December 19, 2019


“The proposed rule by the Office of the Comptroller of the Currency (OCC) would cause an unwarranted expansion of state law preemption to non-depository institutions. The standard, identified by the federal courts, with limited affiliate and agent exceptions, requires a showing that the application of state usury laws to such non-depository institutions would significantly interfere with a national bank's ability to exercise its powers.

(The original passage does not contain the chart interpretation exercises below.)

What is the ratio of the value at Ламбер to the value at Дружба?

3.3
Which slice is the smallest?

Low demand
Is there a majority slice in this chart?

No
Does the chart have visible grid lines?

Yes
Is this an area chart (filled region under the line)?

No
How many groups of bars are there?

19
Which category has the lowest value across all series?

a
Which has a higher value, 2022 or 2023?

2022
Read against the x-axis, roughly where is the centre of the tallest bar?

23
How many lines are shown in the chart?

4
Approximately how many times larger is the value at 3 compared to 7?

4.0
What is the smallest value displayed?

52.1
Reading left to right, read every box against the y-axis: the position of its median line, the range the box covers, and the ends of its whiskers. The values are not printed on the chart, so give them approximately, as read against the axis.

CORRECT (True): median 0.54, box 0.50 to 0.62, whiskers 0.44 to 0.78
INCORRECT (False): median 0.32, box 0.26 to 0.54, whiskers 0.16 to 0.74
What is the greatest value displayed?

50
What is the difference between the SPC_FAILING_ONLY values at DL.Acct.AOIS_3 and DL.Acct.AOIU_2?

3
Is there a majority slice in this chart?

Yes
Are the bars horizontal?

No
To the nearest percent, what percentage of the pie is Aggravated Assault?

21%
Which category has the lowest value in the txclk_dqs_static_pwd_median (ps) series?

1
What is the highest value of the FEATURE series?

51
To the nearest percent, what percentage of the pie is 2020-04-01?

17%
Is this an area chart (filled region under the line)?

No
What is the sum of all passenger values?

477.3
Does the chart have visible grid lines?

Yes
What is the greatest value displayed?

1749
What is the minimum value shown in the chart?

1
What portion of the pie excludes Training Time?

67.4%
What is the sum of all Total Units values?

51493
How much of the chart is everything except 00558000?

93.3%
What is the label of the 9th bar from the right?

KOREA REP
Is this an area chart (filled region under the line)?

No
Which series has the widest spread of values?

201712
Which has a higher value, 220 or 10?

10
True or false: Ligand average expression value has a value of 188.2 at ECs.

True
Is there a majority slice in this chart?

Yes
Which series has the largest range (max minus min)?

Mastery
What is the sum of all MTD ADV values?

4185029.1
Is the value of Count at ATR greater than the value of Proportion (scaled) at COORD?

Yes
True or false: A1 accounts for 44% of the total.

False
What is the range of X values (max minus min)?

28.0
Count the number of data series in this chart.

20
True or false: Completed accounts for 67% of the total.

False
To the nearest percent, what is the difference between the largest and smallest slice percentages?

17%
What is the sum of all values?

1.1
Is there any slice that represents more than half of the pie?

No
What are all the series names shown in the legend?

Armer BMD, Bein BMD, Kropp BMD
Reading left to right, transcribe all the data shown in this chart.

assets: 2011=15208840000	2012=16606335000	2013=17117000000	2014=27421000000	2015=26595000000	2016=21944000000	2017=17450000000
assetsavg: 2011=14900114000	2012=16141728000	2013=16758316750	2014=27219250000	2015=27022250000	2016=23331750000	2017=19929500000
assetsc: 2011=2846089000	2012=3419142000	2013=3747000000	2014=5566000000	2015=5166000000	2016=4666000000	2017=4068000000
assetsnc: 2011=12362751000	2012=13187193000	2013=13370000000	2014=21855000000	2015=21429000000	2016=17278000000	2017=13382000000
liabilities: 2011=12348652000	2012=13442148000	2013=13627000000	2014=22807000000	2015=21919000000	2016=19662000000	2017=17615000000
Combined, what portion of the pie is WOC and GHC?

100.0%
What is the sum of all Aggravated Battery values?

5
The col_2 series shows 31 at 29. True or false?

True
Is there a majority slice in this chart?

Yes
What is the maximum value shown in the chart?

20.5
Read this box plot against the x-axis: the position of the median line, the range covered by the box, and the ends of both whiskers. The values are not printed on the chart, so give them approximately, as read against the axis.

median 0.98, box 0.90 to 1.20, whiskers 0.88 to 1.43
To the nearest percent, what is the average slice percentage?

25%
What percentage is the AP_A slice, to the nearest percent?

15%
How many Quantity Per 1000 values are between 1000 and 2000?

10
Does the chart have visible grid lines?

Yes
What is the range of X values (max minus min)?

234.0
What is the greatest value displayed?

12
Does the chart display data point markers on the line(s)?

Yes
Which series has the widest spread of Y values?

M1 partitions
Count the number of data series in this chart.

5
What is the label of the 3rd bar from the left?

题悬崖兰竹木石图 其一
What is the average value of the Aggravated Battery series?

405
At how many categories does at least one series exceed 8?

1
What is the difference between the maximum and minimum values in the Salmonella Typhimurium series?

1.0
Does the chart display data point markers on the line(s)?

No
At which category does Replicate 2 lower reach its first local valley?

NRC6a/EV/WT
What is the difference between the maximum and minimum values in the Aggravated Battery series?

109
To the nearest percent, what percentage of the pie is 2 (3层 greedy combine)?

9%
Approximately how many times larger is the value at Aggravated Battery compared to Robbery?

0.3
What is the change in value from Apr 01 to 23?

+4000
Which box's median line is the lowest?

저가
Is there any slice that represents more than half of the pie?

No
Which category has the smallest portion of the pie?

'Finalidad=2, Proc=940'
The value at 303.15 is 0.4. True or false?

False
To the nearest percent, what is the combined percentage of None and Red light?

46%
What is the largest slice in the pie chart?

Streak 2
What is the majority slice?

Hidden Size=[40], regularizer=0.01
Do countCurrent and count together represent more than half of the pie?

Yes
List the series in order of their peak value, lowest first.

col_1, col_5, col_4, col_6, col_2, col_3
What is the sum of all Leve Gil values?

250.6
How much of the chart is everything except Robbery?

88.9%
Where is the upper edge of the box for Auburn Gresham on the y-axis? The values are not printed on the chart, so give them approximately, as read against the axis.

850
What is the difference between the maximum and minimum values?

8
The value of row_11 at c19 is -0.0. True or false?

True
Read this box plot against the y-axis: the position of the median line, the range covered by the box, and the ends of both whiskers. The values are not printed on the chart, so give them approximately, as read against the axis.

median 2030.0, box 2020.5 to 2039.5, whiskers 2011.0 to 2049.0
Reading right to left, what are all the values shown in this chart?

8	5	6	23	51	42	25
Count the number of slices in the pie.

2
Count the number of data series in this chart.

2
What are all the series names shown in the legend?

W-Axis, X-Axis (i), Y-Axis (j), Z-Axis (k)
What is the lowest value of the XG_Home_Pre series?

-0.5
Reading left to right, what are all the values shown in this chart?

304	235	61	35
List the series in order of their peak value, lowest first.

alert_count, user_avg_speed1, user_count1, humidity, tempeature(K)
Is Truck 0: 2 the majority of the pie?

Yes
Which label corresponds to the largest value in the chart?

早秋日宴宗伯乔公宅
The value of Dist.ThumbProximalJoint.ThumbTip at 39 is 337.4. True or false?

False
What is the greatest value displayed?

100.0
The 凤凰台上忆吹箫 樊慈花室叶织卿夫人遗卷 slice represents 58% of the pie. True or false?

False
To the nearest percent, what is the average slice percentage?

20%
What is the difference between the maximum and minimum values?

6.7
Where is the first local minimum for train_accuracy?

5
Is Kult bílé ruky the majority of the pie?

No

The OCC has not explained how the ordinary application of state usury laws to non-depository institutions that acquire loans from national banks would substantially interfere with national bank powers. We recognize and support the need for regulated banking institutions to transfer loan risks off their balance sheets. Nonetheless, we must avoid facilitating what is essentially a laundering of loans through federal institutions to non-depository institutions in an end run around consumer-protective state usury limits.

The Department further recognizes and welcomes the use of technology and innovation in delivering and enhancing access to financial services and products. However, identifying the “true lender” in a transaction or set of transactions, especially when both federal and non-depository institutions are involved, is a vital and important exercise. The OCC’s proposed rule would muddy these waters and make it far more difficult to protect consumers. We must avoid rent-a-bank charter arrangements, which not only could facilitate abusive practices, but also could create an unlevel playing field vis-a-vis regulated banking institutions.”